Over the years, each artist who has been invited to exhibit at the church has been asked to create their own version of the choral manuscript used by the monks. De Bruyckere was apprehensive about this part of the commission, acknowledging, “I have probably made around 17 drawings in the past three years!” For her interpretation, she worked with thick blue paper that had been used as folders to store drawings and sewed these pages together with gold thread to create her own version of an illuminated manuscript. 

In the galleries located behind the church, De Bruyckere presents wall vitrines containing casts of legs with flayed flesh, inspired by the story of St Benedict throwing himself into brambles to overcome his carnal temptations. She also presents floor sculptures of wax casts of animal skins piled on top of each other. 

BdB corner (3.2) by Wayne Chisnall
Photography by Wayne Chisnall

Despite being a well-known, respected, and revered contemporary artist, De Bruyckere is incredibly humble and acknowledges that some of the visitors to the space may be tourists who are simply coming to see the church and will be unaware of the exhibition taking place or familiar with her work. In order for these visitors to gain a better understanding of her process, she presents two vitrines with an assortment of source materials for her work in the final room of the exhibition. She also includes another archangel sculpture – “Liggende Arcangelo I” – which is lying down and is at eye-level height, allowing people to explore the work and the materials she uses up close.

De Bruyckere is reflective about returning to Venice to exhibit new work: “It’s always a special experience, and to have this opportunity after eleven years is extraordinary. A lot has happened in these eleven years; the world has changed, the art world has changed, and my experience as an artist has developed. I asked myself the same question when I started this project; what is different in what I want to achieve or convey.”
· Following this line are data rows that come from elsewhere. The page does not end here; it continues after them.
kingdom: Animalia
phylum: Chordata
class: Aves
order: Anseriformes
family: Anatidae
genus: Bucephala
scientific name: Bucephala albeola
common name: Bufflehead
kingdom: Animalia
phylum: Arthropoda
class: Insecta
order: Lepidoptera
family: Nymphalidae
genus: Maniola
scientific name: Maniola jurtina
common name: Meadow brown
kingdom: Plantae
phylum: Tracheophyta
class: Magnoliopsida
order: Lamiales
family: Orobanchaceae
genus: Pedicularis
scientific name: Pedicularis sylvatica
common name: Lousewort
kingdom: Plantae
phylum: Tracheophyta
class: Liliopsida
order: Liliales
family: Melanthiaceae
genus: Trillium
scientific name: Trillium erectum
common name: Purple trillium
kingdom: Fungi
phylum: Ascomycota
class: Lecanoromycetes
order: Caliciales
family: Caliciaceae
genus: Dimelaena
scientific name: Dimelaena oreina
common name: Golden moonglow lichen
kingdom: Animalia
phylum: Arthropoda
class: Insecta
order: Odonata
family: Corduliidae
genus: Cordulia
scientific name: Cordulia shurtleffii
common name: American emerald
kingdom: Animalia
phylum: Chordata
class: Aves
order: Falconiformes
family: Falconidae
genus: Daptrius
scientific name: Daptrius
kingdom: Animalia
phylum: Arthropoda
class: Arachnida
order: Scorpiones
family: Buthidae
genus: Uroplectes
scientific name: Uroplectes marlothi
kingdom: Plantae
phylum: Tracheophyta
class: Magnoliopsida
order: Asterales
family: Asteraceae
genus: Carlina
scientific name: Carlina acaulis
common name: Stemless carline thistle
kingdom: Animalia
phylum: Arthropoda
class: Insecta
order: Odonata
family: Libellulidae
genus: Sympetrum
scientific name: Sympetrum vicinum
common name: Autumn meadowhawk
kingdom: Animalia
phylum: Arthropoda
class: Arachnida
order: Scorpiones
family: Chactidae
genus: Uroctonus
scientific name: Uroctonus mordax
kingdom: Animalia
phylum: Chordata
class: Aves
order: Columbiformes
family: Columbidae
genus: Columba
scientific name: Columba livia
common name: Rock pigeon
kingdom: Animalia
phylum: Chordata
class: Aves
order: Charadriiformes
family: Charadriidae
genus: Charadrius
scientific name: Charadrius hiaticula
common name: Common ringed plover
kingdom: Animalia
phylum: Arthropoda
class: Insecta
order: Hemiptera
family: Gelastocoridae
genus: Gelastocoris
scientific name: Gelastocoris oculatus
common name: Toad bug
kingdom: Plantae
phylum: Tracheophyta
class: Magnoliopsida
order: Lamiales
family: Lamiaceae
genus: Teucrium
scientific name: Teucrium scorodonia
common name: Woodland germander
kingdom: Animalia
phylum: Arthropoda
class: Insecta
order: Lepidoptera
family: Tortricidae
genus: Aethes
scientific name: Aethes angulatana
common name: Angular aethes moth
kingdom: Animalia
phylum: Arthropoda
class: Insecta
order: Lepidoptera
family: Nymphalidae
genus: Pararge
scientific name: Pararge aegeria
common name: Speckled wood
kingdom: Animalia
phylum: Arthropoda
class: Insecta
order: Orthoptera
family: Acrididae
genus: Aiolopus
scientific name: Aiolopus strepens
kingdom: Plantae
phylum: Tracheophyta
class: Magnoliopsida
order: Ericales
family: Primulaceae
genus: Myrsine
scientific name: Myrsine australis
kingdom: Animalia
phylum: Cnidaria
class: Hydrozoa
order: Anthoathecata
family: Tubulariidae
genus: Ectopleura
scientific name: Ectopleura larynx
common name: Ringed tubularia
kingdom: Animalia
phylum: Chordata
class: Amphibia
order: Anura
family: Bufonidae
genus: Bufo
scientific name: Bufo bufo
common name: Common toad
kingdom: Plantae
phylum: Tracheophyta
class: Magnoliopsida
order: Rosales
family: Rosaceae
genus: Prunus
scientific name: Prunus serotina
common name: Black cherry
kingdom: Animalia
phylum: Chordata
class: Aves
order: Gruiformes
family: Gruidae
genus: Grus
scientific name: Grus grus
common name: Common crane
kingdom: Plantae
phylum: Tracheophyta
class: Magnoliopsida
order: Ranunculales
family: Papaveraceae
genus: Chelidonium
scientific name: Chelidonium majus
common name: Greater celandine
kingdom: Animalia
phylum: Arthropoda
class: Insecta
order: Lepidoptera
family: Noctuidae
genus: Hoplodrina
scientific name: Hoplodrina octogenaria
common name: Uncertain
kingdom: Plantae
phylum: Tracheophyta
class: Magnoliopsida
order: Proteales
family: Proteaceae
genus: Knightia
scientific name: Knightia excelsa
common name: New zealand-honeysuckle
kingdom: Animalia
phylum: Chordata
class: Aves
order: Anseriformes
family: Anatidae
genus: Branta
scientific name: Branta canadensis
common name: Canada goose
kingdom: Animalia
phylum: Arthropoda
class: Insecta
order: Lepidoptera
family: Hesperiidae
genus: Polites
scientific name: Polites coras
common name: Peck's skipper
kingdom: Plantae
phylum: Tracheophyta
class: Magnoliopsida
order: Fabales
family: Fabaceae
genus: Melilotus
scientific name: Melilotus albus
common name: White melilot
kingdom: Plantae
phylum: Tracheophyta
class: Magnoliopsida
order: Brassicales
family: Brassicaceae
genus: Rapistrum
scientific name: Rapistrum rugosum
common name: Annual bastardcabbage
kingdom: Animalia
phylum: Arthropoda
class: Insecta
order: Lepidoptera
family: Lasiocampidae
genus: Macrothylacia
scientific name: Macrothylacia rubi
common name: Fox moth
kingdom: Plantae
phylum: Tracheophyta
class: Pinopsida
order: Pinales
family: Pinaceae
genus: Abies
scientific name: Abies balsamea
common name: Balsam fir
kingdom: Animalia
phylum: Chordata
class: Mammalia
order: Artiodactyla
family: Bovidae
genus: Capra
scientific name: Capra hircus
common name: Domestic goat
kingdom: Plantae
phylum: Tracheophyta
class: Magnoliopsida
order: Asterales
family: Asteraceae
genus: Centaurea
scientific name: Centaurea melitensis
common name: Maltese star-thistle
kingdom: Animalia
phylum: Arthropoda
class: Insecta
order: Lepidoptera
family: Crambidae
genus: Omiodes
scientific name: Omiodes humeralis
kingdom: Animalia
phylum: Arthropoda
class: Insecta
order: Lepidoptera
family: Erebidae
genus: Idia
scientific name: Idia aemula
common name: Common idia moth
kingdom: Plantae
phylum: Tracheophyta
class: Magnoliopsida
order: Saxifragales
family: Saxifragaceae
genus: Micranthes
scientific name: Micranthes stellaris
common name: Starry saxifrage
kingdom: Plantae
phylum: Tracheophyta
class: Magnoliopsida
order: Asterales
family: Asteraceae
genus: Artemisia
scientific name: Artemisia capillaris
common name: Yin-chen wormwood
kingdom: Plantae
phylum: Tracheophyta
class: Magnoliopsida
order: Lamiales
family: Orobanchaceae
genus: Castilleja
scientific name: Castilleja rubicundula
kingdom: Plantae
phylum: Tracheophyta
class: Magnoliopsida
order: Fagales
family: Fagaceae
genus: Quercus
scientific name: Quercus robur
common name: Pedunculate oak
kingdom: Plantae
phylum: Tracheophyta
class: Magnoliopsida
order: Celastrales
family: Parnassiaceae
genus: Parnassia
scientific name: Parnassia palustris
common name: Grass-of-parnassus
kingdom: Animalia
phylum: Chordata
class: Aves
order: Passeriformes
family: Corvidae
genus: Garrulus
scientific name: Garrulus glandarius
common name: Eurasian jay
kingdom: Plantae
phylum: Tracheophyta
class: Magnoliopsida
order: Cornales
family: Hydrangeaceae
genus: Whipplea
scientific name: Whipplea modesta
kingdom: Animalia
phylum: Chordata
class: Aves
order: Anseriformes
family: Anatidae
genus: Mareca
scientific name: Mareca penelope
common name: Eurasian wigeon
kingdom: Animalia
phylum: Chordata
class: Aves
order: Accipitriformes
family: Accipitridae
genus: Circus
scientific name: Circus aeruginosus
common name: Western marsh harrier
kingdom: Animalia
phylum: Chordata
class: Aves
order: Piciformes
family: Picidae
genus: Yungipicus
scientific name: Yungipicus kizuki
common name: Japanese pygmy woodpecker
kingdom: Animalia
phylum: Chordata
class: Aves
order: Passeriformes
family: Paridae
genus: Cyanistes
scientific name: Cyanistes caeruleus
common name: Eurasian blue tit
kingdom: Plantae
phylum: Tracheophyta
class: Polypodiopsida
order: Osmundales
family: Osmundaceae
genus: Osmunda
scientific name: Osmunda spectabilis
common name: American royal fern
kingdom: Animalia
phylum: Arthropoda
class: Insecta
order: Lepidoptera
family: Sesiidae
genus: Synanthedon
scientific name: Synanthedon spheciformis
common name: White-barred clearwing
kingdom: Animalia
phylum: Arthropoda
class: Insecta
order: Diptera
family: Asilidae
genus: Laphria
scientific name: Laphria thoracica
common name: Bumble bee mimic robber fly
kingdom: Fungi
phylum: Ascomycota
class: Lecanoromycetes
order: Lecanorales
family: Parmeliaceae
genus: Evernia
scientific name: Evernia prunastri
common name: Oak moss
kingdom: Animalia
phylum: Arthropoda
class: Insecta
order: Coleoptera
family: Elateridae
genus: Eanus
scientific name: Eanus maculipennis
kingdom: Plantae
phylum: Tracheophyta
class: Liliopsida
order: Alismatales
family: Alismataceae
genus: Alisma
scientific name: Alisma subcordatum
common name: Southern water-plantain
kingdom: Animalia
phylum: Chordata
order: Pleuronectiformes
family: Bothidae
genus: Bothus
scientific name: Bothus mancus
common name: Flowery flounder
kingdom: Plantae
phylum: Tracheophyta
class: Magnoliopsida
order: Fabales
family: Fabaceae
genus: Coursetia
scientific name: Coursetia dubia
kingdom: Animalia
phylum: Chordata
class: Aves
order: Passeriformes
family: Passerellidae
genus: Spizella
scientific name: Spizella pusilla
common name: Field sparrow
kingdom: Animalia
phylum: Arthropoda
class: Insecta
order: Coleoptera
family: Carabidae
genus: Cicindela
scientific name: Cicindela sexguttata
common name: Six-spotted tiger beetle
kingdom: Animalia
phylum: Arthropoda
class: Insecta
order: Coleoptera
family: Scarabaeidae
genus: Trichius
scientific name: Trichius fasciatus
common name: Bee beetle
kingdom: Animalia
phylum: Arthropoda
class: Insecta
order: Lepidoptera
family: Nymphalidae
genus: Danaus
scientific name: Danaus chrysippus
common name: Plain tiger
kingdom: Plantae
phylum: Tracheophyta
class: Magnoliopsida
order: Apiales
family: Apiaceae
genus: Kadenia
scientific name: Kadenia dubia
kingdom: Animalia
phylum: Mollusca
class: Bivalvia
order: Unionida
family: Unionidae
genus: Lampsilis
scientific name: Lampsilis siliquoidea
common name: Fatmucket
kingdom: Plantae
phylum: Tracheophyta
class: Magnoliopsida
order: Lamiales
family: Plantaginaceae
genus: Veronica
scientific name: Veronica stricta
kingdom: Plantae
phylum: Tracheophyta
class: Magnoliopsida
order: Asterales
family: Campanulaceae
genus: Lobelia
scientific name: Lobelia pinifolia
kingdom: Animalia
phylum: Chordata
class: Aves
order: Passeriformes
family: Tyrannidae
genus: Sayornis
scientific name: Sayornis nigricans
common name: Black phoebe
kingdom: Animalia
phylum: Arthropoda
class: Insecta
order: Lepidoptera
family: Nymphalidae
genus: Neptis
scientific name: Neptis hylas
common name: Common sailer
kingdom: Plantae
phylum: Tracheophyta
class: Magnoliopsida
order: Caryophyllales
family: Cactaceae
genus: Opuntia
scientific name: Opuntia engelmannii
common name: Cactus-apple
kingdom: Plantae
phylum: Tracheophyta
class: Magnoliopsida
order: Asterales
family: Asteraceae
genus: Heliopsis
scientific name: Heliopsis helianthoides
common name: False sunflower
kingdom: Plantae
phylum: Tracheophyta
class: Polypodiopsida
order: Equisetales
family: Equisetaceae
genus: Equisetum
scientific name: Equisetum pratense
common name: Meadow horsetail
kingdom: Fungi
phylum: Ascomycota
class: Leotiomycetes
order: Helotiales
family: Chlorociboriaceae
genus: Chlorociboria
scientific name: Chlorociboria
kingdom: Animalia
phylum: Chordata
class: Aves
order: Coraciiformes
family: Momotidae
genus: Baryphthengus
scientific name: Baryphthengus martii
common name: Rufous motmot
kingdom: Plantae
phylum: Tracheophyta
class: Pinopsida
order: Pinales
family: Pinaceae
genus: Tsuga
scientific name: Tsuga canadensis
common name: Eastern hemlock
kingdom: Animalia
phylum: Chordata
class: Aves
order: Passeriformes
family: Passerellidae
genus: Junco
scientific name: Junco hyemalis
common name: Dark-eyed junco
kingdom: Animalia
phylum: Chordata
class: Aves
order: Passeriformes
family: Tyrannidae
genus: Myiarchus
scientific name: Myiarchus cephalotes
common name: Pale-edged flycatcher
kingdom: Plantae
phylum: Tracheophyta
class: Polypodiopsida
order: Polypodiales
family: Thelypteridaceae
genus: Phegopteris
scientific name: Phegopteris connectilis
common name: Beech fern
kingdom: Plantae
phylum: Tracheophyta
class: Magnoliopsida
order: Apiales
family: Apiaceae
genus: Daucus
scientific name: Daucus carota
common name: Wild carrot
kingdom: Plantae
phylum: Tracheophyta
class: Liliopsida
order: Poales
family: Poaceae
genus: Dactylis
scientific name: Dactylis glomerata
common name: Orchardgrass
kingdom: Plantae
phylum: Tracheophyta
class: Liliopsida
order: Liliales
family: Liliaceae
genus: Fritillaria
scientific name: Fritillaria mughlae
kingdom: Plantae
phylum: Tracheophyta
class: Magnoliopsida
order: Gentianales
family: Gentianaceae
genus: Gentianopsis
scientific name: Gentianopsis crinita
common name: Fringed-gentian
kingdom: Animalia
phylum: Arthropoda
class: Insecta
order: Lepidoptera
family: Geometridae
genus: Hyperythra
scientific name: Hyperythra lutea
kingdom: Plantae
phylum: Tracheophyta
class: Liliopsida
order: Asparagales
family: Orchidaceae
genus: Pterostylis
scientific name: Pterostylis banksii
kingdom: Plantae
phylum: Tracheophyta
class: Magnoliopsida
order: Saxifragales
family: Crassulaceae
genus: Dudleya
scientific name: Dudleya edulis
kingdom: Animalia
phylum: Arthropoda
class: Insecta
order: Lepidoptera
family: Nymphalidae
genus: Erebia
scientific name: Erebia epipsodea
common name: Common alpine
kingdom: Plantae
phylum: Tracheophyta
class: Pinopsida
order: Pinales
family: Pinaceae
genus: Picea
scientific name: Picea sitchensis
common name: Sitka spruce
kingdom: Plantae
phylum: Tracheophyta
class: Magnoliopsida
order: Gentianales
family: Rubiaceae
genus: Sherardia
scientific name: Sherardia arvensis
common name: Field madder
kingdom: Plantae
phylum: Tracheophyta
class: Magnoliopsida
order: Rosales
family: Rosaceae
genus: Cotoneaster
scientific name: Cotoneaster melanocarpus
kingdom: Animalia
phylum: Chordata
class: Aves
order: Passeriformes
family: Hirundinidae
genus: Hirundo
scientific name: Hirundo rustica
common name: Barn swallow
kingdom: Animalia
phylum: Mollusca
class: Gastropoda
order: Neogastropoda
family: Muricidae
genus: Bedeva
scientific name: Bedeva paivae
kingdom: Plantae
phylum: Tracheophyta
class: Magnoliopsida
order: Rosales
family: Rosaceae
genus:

“I think my work for the Belgian pavilion was still a hopeful one; the fallen tree was surrounded with gestures of kindness, soft pillows, bandages made from old blankets in soft pink hues, and the light coming in from the cupola was filtered. There was an atmosphere of serenity, of quiet healing.  Looking at the City of Refuge installation in the sacristy now, I think there we have a much more urgent situation, almost a catastrophe that is captured in a certain moment. Where is the hope in that image? I’m not sure it’s there. It’s a frozen image. I think of something that happened and wants our attention. It’s the sudden shock of the moment when we no longer know how to deal with the situation. Perhaps there is hope in the title City of Refuge: art as a refuge, a haven. Not a safe place in the sense that we need to soften the blow, be careful or restrict ourselves in any way, quite the opposite.”